Boston Globe
 October 19, 1984

 Joseph M. Harvey, Globe Staff 

 The Massachusetts Supreme Judicial Court ruled yesterday that the state's 
 revised death penalty law is unconstitutional because it encourages 
 defendants in murder cases to plead guilty rather than face a jury trial, 
 thus avoiding the possibility of the death sentence.

 The justices' 4-3 ruling struck down an emergency law signed by former 
 governor Edward J. King to restore the death penalty as of Jan. 1, 1983. 

 The justices said the law's wording is such that a defendant who pleads 
 innocent to a first degree murder charge and demands a jury trial risks 
 being sentenced to death.

 "The penalty provisions enacted in 1982 violate Article 12 of the 
 Declaration of Rights of the Massachusetts Constitution," Justice Paul 
 Liacos wrote in the majority opinion. "They impermissibly burden both the 
 right against self incrimination and the right to a jury trial guaranteed 
 by that article."

 The court made the ruling after a request from John J. Conte, the 
 Worcester County district attorney, for guidance in the trial of three men 
 accused of murdering state trooper George L. Hanna on Feb. 26, 1983. Dist. 
 Atty. Kevin M. Burke of Salem also urged the court to rule promptly because 
 of two murder cases pending in Essex County.
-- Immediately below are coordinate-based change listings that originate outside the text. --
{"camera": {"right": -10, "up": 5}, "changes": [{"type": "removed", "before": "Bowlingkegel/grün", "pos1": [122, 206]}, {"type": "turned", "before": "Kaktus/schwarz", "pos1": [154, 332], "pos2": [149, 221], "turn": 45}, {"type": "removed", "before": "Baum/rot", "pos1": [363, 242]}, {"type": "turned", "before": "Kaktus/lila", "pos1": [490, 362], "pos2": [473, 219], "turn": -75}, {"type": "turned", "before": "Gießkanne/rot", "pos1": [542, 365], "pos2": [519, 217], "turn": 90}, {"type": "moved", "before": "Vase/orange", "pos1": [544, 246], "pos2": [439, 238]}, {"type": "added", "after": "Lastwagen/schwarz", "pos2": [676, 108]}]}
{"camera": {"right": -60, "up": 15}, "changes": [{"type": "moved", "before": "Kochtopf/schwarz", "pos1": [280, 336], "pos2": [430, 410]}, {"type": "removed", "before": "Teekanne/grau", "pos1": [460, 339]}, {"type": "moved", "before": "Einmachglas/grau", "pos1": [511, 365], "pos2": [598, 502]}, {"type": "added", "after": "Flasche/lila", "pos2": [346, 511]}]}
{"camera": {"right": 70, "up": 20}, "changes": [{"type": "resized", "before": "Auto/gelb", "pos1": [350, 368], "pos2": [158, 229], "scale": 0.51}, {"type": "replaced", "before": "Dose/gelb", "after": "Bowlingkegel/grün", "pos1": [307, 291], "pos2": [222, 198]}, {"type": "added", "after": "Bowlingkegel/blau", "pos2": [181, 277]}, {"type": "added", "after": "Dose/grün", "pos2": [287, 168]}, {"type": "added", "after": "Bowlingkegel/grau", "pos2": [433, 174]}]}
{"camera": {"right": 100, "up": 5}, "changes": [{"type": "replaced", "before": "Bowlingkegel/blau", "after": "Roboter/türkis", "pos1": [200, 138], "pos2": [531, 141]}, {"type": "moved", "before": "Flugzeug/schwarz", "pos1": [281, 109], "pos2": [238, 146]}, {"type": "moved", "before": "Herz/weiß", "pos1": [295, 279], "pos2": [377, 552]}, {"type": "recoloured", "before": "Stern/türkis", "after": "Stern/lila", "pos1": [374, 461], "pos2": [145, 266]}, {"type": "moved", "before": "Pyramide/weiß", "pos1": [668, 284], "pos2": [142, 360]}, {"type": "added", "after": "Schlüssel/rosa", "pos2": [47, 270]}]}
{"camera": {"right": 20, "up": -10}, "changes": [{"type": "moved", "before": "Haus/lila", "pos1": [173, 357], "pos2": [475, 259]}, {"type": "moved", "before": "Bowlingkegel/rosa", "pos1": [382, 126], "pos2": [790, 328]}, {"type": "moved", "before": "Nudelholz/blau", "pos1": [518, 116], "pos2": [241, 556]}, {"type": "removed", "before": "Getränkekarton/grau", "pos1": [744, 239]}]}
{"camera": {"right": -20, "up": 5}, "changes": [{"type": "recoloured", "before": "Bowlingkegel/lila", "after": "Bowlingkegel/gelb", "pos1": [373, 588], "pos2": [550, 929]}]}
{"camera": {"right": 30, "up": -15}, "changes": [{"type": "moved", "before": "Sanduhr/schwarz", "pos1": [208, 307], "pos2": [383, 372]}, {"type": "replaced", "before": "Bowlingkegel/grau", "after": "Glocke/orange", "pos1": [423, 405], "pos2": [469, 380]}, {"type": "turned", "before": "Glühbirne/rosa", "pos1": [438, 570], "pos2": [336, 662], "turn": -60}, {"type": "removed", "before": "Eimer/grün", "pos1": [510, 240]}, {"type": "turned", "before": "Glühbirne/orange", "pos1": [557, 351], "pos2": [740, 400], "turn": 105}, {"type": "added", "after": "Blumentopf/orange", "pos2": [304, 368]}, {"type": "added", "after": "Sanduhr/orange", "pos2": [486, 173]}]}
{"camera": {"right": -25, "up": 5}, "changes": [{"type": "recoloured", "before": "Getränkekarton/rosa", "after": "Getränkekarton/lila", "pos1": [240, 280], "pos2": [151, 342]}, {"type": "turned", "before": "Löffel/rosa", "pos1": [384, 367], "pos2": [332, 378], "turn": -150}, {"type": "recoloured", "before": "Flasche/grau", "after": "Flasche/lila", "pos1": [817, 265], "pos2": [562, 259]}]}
 There have been no executions in Massachusetts under a death penalty law 
 since May 9, 1947.

 With Chief Justice Edward F. Hennessey concurring in a 12-page separate 
 opinion, Liacos, joined by Justices Ruth I. Abrams and Francis P. 
 O'Connor, emphasized in the majority opinion that the ruling does not 
 interfere with a death penalty amendment to the state constitution 
 approved by voters in the 1982 state elections.

 The amendment requires that no provision of the constitution "shall be 
 construed as prohibiting the imposition of the punishment of death." 
 However, the justices decided, the amendment does not prevent the court 
 from considering the constitutionality of the "manners and means" by which 
 the statute imposes the death penalty.

 After the amendment was adopted, legislators approved the statute, which 
 restored the death penalty for first-degree murders committed with 
 premeditation or extreme atrocity, on Dec. 15, 1982. King, a staunch 
 supporter of capital punishment, signed the law one week later as one of 
 his last official acts.

 Under the law, Liacos wrote, "The death penalty may be imposed, if at all, 
 only after a trial by jury. Those who plead guilty in cases in which death 
 would be a possible sentence after trial, thereby avoid the risk of being 
 put to death." He added, "The inevitable consequence is that defendants 
 are discouraged from asserting their right not to plead guilty and their 
 right to demand a trial by jury."

 In leaving the way open for possible legislation on a new capital 
 punishment law, the majority justices said, "We do not consider that our
 invalidation of this statute is equivalent to prohibiting the imposition 
 of the punishment of death."

 In a dissenting opinion, Justices Joseph R. Nolan and Neil L. Lynch said 
 the majority decision "contravenes the desires of the citizens of 
 Massachusetts" who approved the 1982 death penalty amendment to the state 

 "The people made it clear that the capital punishment statute must escape
 invalidation by any article of the Massachusetts Constitution," Nolan 
 wrote. Justice Herbert P. Wilkins, in another dissent, joined with Nolan 
 and Lynch in arguing that the court should not have ruled on the new 
 capital punishment law until the case of a defendant who had been 
 sentenced to death under the 1982 law reached the court on appeal.

 Abimael Colon-Cruz and Miguel Rosado, both 31, and Jose Colon, 22, are 
 still awaiting trial in the murder of state trooper Hanna, 36, of 
 Holliston. Hanna was shot to death after he stopped a car Feb. 12, 1982, 
 at Auburn for a routine traffic check.

 Dist. Attys. Newman Flanagan of Boston, William C. O'Malley of Plymouth, 
 Philip A. Rollins of Cape Cod, Anthony J. Ruberto of Pittsfield and 
 Matthew J. Ryan, Jr. of Springfield joined in asking the court to uphold 
 the death penalty statute as a deterrent to crime.

 William D. Delahunt, the Norfolk County district attorney, arguing that 
 "there is a fundamental right to life," urged that the law be declared 

 Liacos pointed out that the 1983 emergency law appeared to be a 
 legislative reaction to the Supreme Court decision on Oct. 28, 1980, that 
 ruled a 1979 death penalty law unconstitutionally cruel and unusual 
 punishment. Massachusetts was without a death penalty until the emergency 
 statute went into effect in 1983.

 Two executions last month in Florida brought to 25 the number of cases in 
 which the death penalty has been carried out in the country since 1976 
 when the US Supreme Court lifted its ban on such punishment.